The notice required by Article 26 is effective if it is properly "dispatched" pursuant to Article 27. As we shall see, the principle underlying this rule and its exceptions is that transmission risks should fall on the party in breach rather than on an aggrieved party who, in this setting, is exercising a right to avoid the contract.[7]

Notice Adequate:  (1) ARB. ICC (Paris), 8128/1995. S did not deliver an installment of goods within the time specified in contract. B, in writing, demanded that S specify when S would deliver; if S failed to do so the contract would be avoided. S did not give the assurance requested. B’s communication, above, was an effective avoidance of the contract. (Other issues in this case, e.g., interest under Art. 78, are noted infra.) UNILEX D. 1995–34.  (2) See also GER. LG Berlin 52 S 247/94, 15 September 1994. UNILEX 1994–22.1.

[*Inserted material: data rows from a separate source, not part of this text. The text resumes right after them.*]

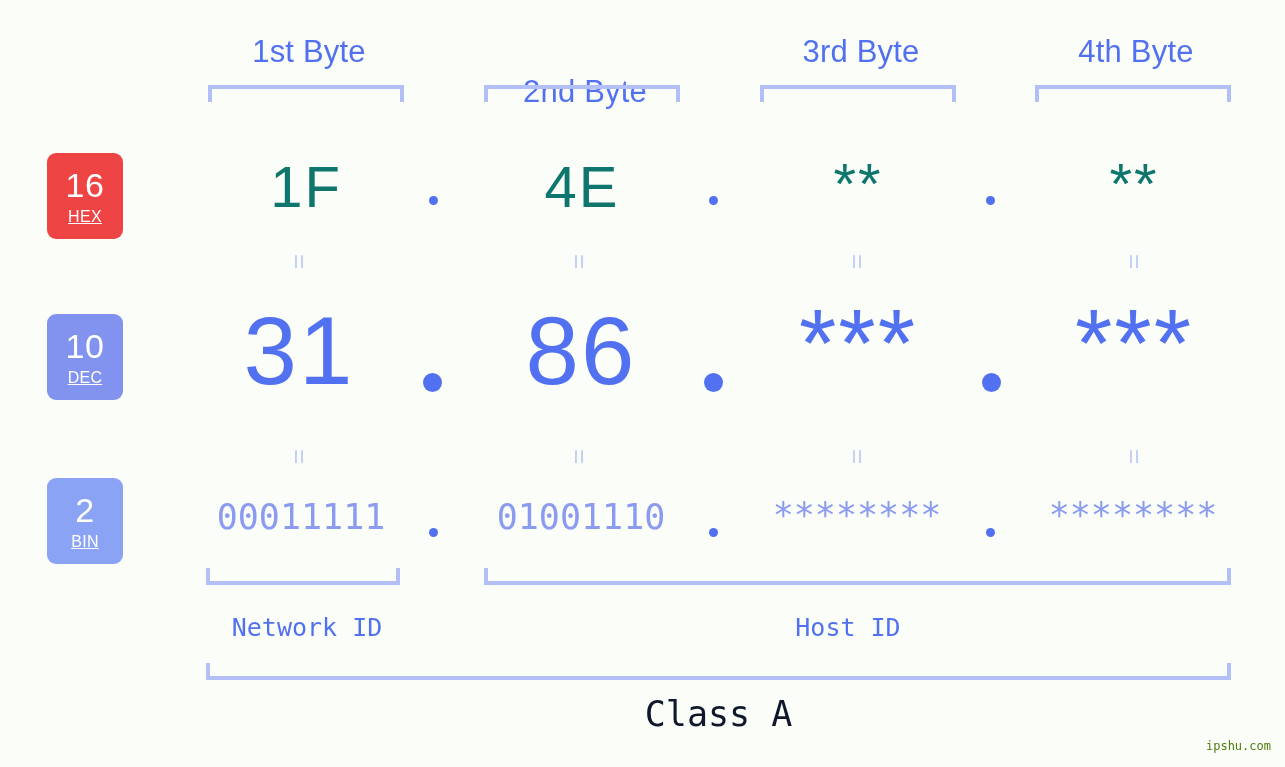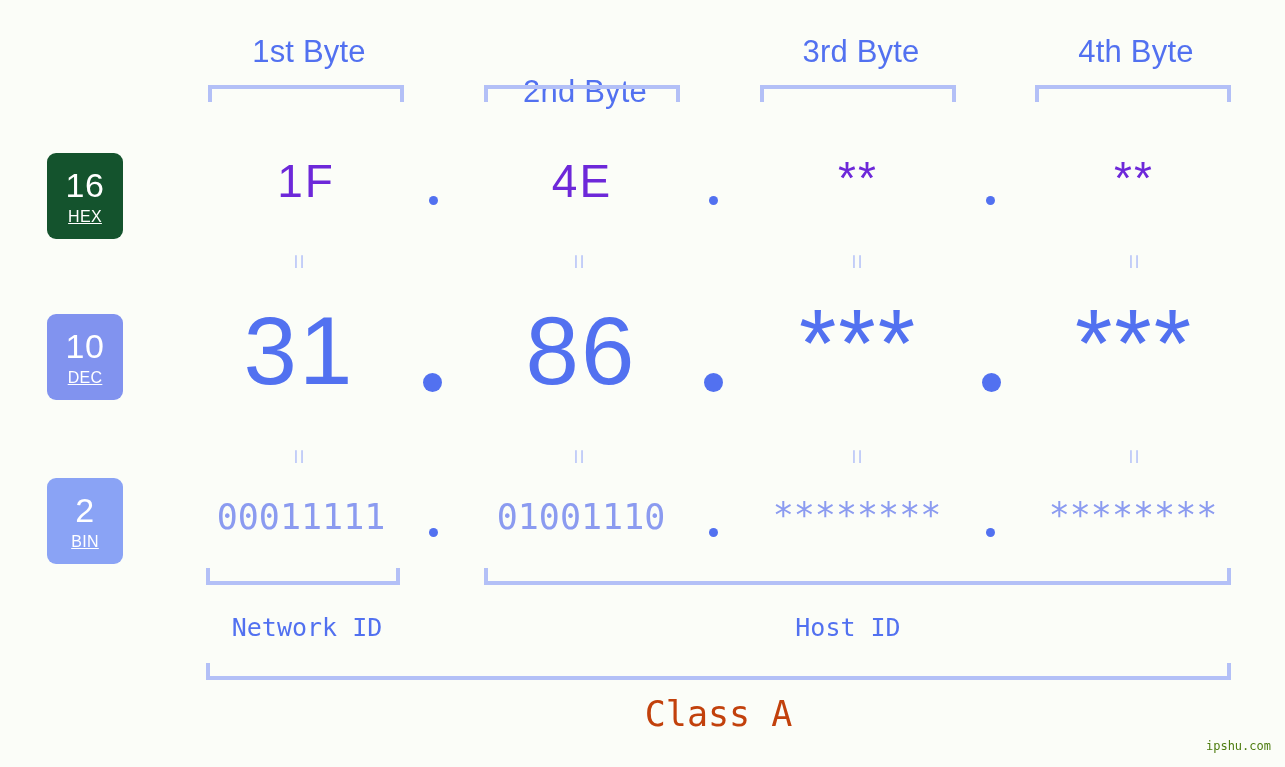--- a/index.html
+++ b/index.html
@@ -83,22 +83,22 @@
 
   
   .cell {
     position: absolute;
     text-align: center;
     white-space: nowrap;
   }
 
   .hex-val {
     font-family: "Liberation Sans", sans-serif;
-    font-size: 46px;
-    color: #6d28d9;
+    font-size: 58px;
+    color: #0f766e;
     letter-spacing: 2px;
     line-height: 1;
   }
   .dec-val {
     font-family: "Liberation Sans", sans-serif;
     font-size: 96px;
     color: #5271f0;
     letter-spacing: 2px;
     line-height: 1;
   }
@@ -140,21 +140,21 @@
     font-size: 25px;
     color: #5271f0;
     white-space: nowrap;
     letter-spacing: 0px;
   }
   .class-caption {
     position: absolute;
     text-align: center;
     font-family: "DejaVu Sans Mono", monospace;
     font-size: 35px;
-    color: #c2410c;
+    color: #0f172a;
     white-space: nowrap;
   }
 
   
   .watermark {
     position: absolute;
     right: 14px;
     bottom: 14px;
     font-family: "DejaVu Sans Mono", monospace;
     font-size: 12px;
@@ -170,21 +170,21 @@
   <div class="byte-label" style="left:199px;">1st Byte</div>
   <div class="byte-label" style="left:475px;margin-top:40px;">2nd Byte</div>
   <div class="byte-label" style="left:751px;">3rd Byte</div>
   <div class="byte-label" style="left:1026px;">4th Byte</div>
 
   <div class="bracket bracket-down" style="left: 208px; top: 85px; width: 196px; border-color: rgb(179, 192, 247);"></div>
   <div class="bracket bracket-down" style="left: 484px; top: 85px; width: 196px; border-color: rgb(179, 192, 247);"></div>
   <div class="bracket bracket-down" style="left: 760px; top: 85px; width: 196px; border-color: rgb(179, 192, 247);"></div>
   <div class="bracket bracket-down" style="left: 1035px; top: 85px; width: 196px; border-color: rgb(179, 192, 247);"></div>
 
-  <div class="badge" id="badge-hex" style="top: 153px; background: #14532d;">
+  <div class="badge" id="badge-hex" style="top: 153px; background: #ef4444;">
     <span class="num">16</span>
     <span class="nm">HEX</span>
   </div>
 
   <div class="badge" id="badge-dec" style="top: 314px; background: rgb(129, 147, 239);">
     <span class="num">10</span>
     <span class="nm">DEC</span>
   </div>
 
   <div class="badge" id="badge-bin" style="top: 478px; background: rgb(138, 163, 245);">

Notice Not Adequate:  (1) GER. AG Zweibrücken, 1 C 216/92, 14 October 1992. B’s notice in the alternative was not effective. UNILEX D. 1992–23.  (2) GER. LG Frankfurt a.M., 3/11 O 3/91, 16 September 1991. CLOUT 6, UNILEX 1991-8. See: Schlechtriem, Com. (1998) 188–192.

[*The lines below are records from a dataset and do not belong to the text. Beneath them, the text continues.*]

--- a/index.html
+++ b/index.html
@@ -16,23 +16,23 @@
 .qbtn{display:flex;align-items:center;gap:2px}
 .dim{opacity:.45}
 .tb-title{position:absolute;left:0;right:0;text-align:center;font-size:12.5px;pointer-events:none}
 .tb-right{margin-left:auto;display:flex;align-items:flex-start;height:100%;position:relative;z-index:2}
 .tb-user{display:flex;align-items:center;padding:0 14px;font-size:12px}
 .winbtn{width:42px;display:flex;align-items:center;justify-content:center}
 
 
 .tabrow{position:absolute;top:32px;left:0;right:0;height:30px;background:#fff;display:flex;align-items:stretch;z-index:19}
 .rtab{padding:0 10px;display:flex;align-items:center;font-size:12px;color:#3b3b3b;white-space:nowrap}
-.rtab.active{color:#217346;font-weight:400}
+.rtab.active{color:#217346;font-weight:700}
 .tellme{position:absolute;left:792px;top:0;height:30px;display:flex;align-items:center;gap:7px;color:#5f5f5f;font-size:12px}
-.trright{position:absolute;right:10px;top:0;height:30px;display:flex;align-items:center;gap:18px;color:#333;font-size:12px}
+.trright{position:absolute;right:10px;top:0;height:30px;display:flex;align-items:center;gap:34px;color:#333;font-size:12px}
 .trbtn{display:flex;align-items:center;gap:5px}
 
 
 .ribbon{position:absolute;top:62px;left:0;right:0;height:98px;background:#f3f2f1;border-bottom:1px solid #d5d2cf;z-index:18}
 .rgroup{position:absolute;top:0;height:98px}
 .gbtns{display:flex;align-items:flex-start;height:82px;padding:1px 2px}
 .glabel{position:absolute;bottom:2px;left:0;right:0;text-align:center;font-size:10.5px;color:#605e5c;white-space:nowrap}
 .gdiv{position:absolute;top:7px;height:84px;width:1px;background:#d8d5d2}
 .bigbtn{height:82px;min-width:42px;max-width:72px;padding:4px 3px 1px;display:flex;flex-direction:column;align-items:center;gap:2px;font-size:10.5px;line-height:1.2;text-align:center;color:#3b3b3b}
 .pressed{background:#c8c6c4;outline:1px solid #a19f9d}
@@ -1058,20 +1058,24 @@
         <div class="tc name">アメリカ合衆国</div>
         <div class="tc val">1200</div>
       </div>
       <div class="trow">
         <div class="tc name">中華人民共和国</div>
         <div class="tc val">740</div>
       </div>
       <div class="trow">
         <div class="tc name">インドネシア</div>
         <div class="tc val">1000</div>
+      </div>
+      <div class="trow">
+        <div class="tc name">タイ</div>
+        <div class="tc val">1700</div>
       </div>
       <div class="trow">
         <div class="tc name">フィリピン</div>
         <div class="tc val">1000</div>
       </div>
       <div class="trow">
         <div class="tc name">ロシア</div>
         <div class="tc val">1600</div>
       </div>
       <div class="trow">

Article 26 does not require that the notice be given in writing but to avoid dispute a prompt written confirmation of an oral declaration seems advisable.[8]

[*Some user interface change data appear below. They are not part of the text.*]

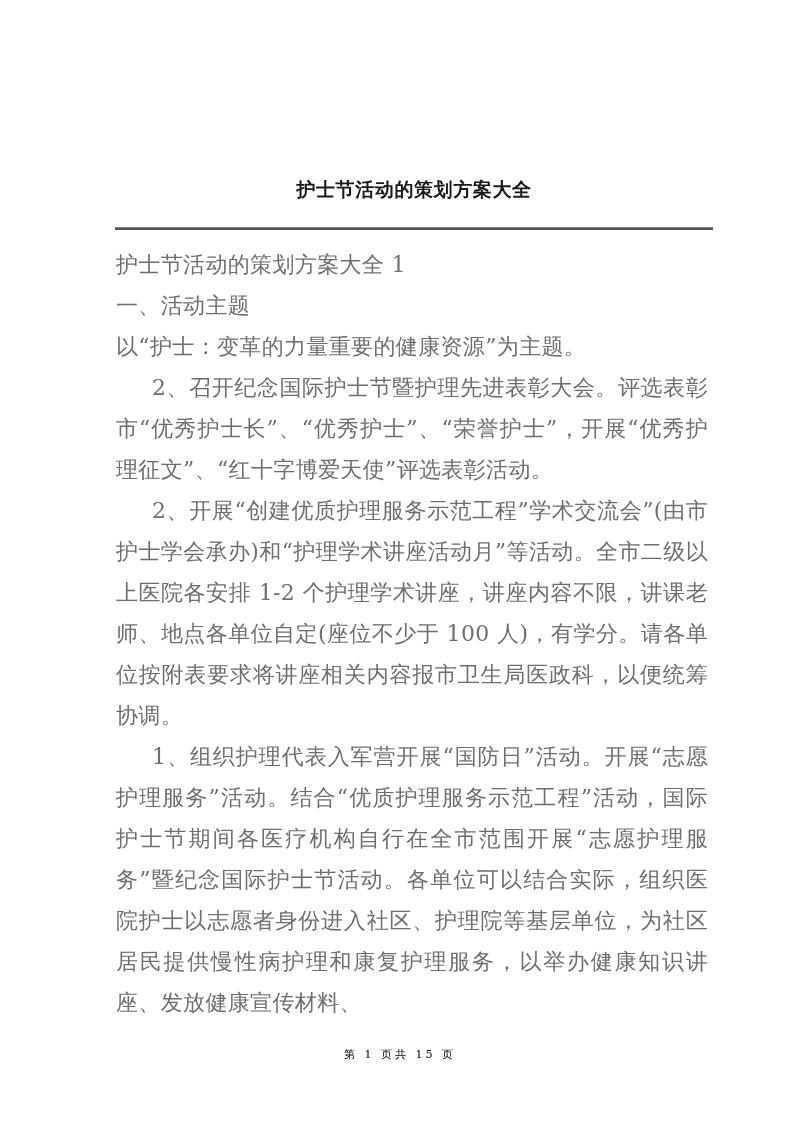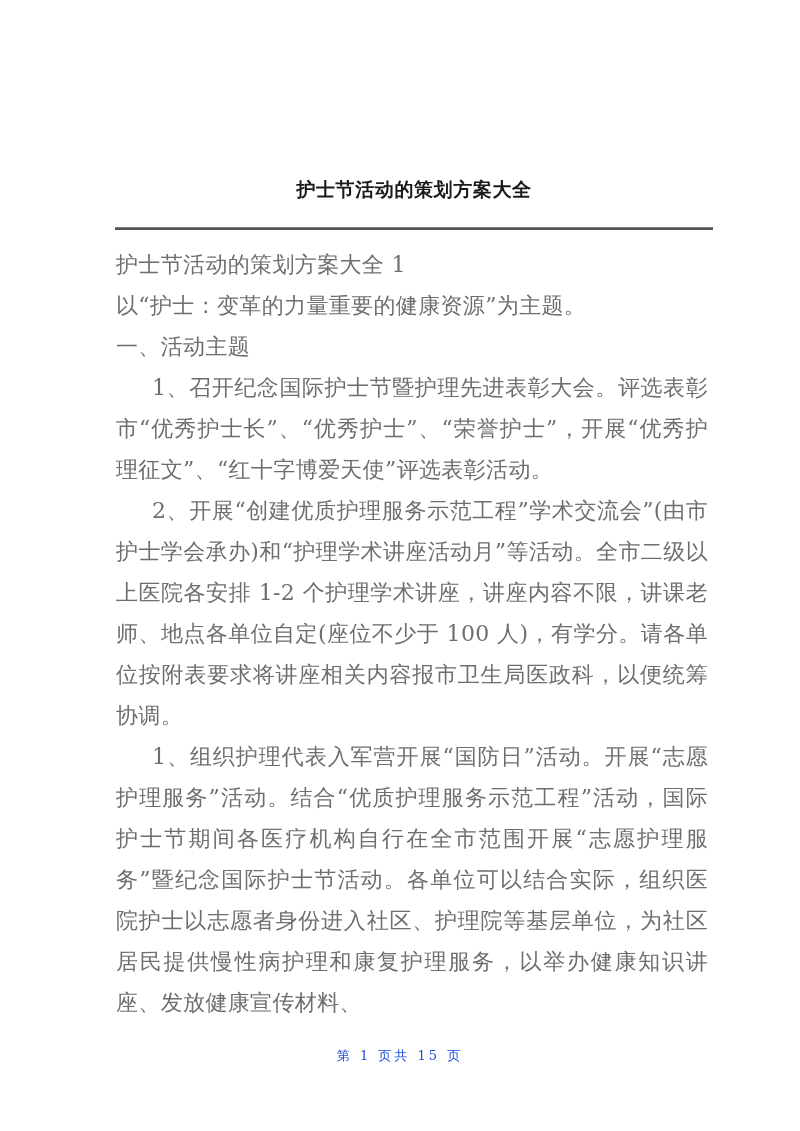--- a/index.html
+++ b/index.html
@@ -75,39 +75,39 @@
   .para.indent-2 { text-indent: 36px; }
 
   
   .page-footer {
     position: absolute;
     left: 0;
     top: 1031px;
     width: 800px;
     text-align: center;
     font-family: "DejaVu Serif", "Liberation Serif", serif;
-    font-size: 13px;
-    color: #1d4ed8;
+    font-size: 11px;
+    color: #000000;
     letter-spacing: 3px;
     white-space: nowrap;
   }
 </style>
 </head>
 <body>
 
 <div class="page">
 
   <div class="doc-title">护士节活动的策划方案大全</div>
 
   <div class="title-rule"></div>
 
   <div class="body-block">
     <p class="para">护士节活动的策划方案大全 1</p>
+    <p class="para">一、活动主题</p>
     <p class="para">以“护士：变革的力量重要的健康资源”为主题。</p>
-    <p class="para">一、活动主题</p>
-    <p class="para indent-2">1、召开纪念国际护士节暨护理先进表彰大会。评选表彰市“优秀护士长”、“优秀护士”、“荣誉护士”，开展“优秀护理征文”、“红十字博爱天使”评选表彰活动。</p>
+    <p class="para indent-2">2、召开纪念国际护士节暨护理先进表彰大会。评选表彰市“优秀护士长”、“优秀护士”、“荣誉护士”，开展“优秀护理征文”、“红十字博爱天使”评选表彰活动。</p>
     <p class="para indent-2">2、开展“创建优质护理服务示范工程”学术交流会”(由市护士学会承办)和“护理学术讲座活动月”等活动。全市二级以上医院各安排 1-2 个护理学术讲座，讲座内容不限，讲课老师、地点各单位自定(座位不少于 100 人)，有学分。请各单位按附表要求将讲座相关内容报市卫生局医政科，以便统筹协调。</p>
     <p class="para indent-2">1、组织护理代表入军营开展“国防日”活动。开展“志愿护理服务”活动。结合“优质护理服务示范工程”活动，国际护士节期间各医疗机构自行在全市范围开展“志愿护理服务”暨纪念国际护士节活动。各单位可以结合实际，组织医院护士以志愿者身份进入社区、护理院等基层单位，为社区居民提供慢性病护理和康复护理服务，以举办健康知识讲座、发放健康宣传材料、</p>
   </div>
 
   <div class="page-footer">第 1 页共 15 页</div>
 
 </div>
 
 </body></html>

Requirement of Writing. Eight States, including China, made declarations under Article 96 rejecting provisions of CISG that allowed effective notification in form other than writing—e.g. Articles 11, 12, 96. (See lists of adherences and reservations in Appendix.) Note, on Chinese rules, Tanner, 16 JLC 166 & n.65 (1996).[page 215]

FOOTNOTES: Chapter on Article 26

1. This article is the same as Art. 24 of the 1978 Draft Convention. As is explained more fully infra, ULIS had no comparable notice requirement.

2. II Records, 1964 Conference 236; Honnold, ULIS: The Hague Convention of 1964, 30 Law & Contemp. Pr. 326, 348 (1965).

3. For the studies and discussion on which this decision was based see Rep. S-G. "Ipso Facto Avoidance in ULIS". III Yearbook 41–46, Docy. Hist. 83–88; W/G/I paras. 92–104, I Yearbook 184–185, Docy. Hist.22–23.

4. Hellner, Ipso Facto Avoidance, in Weitnauer Festgabe 85.

5. General rules on the effects of avoidance are set forth in Articles 81–84, §§439444, infra. For the situation where rejected goods face rapid deterioration or spoilage, a buyer who has avoided the contract may have the responsibility to take reasonable measures to prevent loss. See Arts. 86–88, §§455457, infra.

6. Limits on the time for avoidance are set in Articles 49(2) (avoidance by buyer) and 64(2) (avoidance by seller). See §§306308, 355356, infra. A buyer who fails to give the notice "specifying the nature of the lack of conformity" required by Article 39(1) may "lose the right to rely" on the lack of conformity, and thereby lose the right to avoid the contract for non-conformity of the goods. See §§259261, infra.

7. See §190, infra; UNCITRAL, Tenth Session (1977), VIII Yearbook 32, para. 98–99, 101, Docy. Hist. 325.

8. For unsuccessful attempts to require that the notice be in writing see UNCITRAL, Eighth Session (1977), VIII Yearbook 32, para. 102, Docy. Hist. 325; Date-Bah, B-B Commentary 224, para. 3.1.